— 課題 A —
カリガネ観察の文章について、次の問いに答えてください。
(i) 初めて伊豆沼へマガン観察に出かけたのはいつですか。
(ii) 最初の観察で見られたシジュウカラガンは何羽でしたか。
(iii) 2019年からは宿泊をどのように変えましたか。
— 課題 B —
カリガネ観察の文章のうち、「カリガネ カモ目カモ科 EN」から「とりあえず出かけてみました。」までを、両端の語句も含めてそのまま書き写してください。

— 読解本文 —
* * * *
カリガネ 雁金
Karigane
Anser albifrons
Lesser white-fronted goose

カリガネ カモ目カモ科 EN 絶滅危惧種第II種
 幼い顔をした(?)マガンの弟分

   

宮城県登米市周辺での観察について


カリガネとの出会い、動画の紹介

 2015年11月のこと、初めて伊豆沼へマガン観察に出かけました。伊豆沼に関してはこのときはまだ「マガンがたくさんいる湖がある」程度の知識しかなく、宿だけは伊豆沼湖畔の交流センターを確保してとりあえず出かけてみました。
 結果、このときは多数のマガンとオオハクチョウを観察できただけでなく、多数のヒシクイ(オオヒシクイ)、2羽のシジュウカラガンなどの希少種となるガン類も観察できました。ただ希少種として並び、当所で見られるとあった「カリガネ」に関しては、最後までその姿を見ることができませんでした。一方で、このときの「広い空を悠々と飛ぶマガンやハクチョウの姿」にはいたく感激しまして、私は以後ほぼ毎年、宮城の登米市周辺にガン観察に出かけるようになりました。
 同じ場所でも回数を重ねると、色々と土地勘もできて、観察にも余裕がでてくるるようになります。回数を重ねるにつれ、ハクガンやコクガンなどとも出会うことができました。しかし相変わらずカリガネだけはどうしても見ることができません。4度目の挑戦となった2019年からは、それまで一泊だったところを二泊に伸ばして、その分カリガネ探し(田んぼ巡り)に時間を費やしたものの、結果、見事なまでの坊主に終わりました。
* * * *
— 学習資料 —
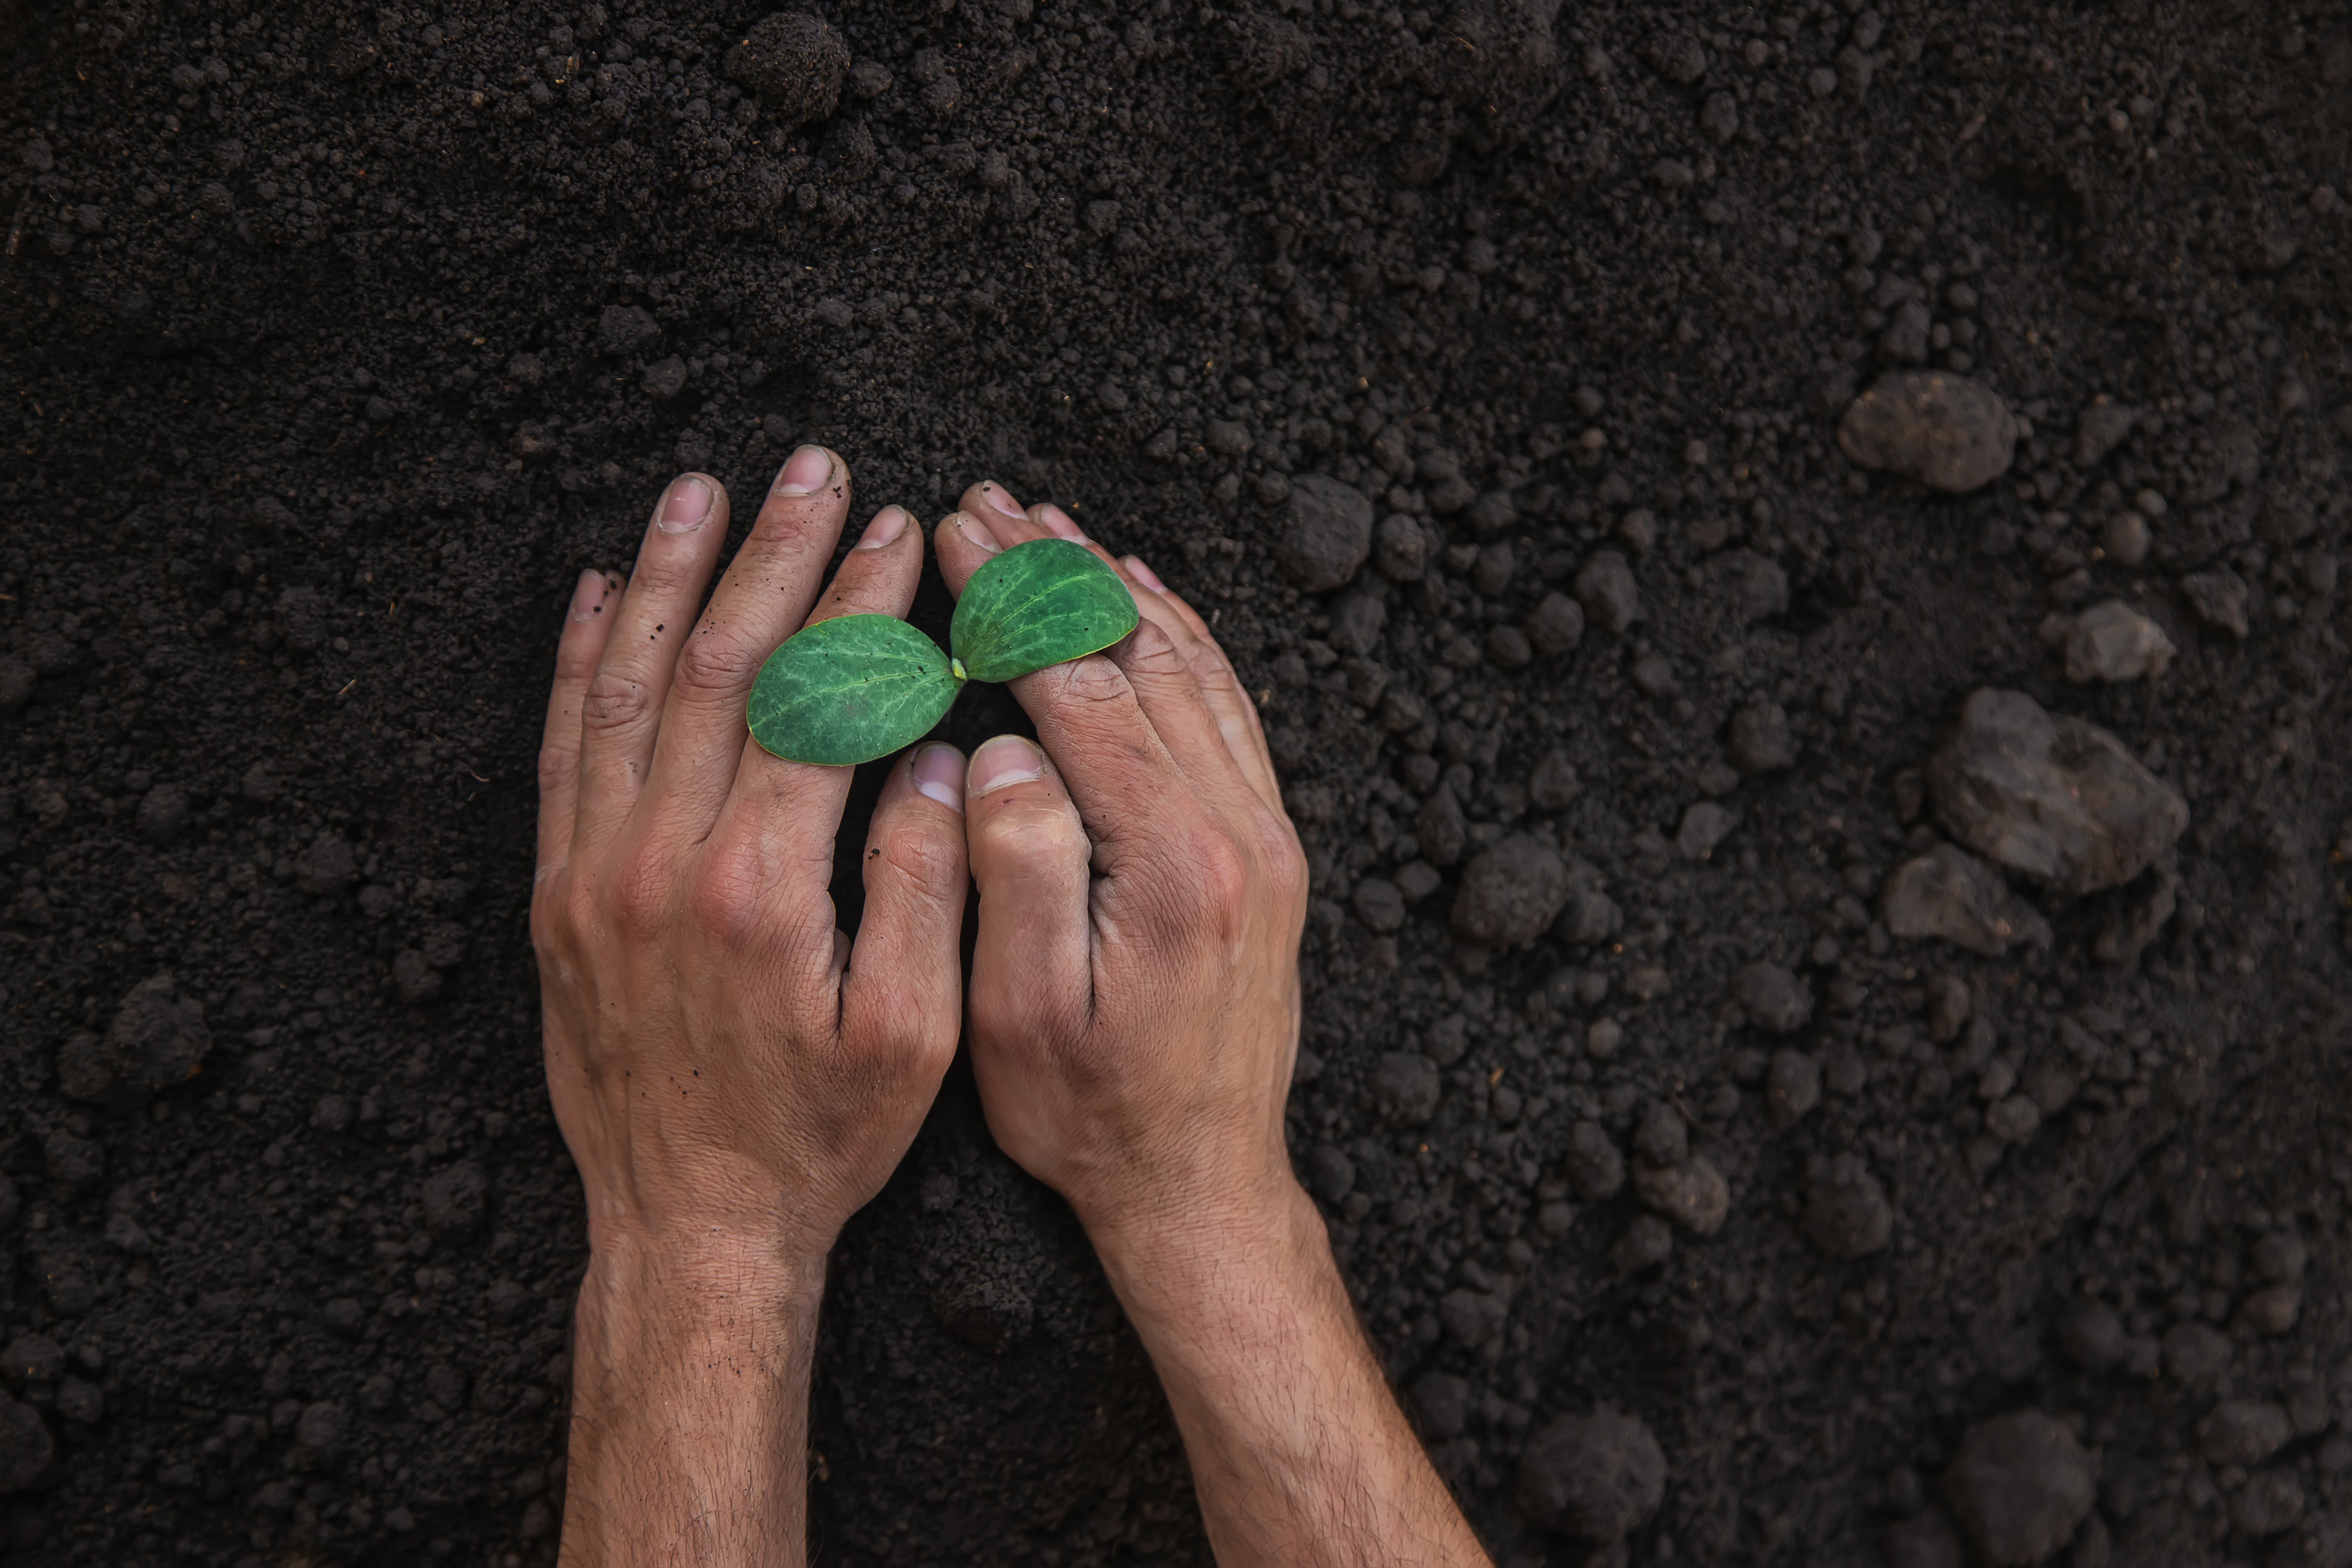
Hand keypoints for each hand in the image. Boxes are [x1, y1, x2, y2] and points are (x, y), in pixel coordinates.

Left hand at [532, 450, 968, 1564]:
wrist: (690, 1224)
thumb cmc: (816, 1137)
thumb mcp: (914, 1037)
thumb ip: (928, 893)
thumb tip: (943, 763)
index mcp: (761, 891)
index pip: (811, 705)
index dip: (858, 607)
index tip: (895, 531)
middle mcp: (663, 865)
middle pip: (718, 669)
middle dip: (772, 556)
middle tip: (812, 470)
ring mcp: (596, 875)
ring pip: (629, 688)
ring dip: (667, 578)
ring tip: (700, 490)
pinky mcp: (559, 895)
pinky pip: (563, 750)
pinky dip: (579, 662)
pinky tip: (595, 594)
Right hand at [935, 484, 1487, 1567]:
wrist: (1202, 1183)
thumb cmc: (1092, 1114)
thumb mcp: (1017, 1016)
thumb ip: (1015, 871)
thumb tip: (998, 744)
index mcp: (1170, 863)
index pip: (1081, 690)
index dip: (1010, 602)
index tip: (953, 529)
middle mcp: (1237, 831)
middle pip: (1140, 659)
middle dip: (1054, 572)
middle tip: (986, 501)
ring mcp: (1265, 835)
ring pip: (1194, 670)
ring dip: (1120, 590)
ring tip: (1053, 527)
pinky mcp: (1270, 850)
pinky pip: (1231, 712)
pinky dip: (1187, 642)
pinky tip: (1149, 601)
* * * *
— 解答 A —
(i) 2015年11月
(ii) 2羽
(iii) それまでの一泊を二泊に伸ばした

— 解答 B —
カリガネ カモ目カモ科 EN 絶滅危惧種第II種
 幼い顔をした(?)マガンの弟分

   

宮城県登米市周辺での観察について


カリガネとの出会い、動画の紹介

 2015年11月のこと、初めて伊豆沼へマガン観察に出かけました。伊豆沼に関してはこのときはまだ「マガンがたくさんいる湖がある」程度の知識しかなく、宿だけは伊豆沼湖畔の交流センターを確保してとりあえず出かけてみました。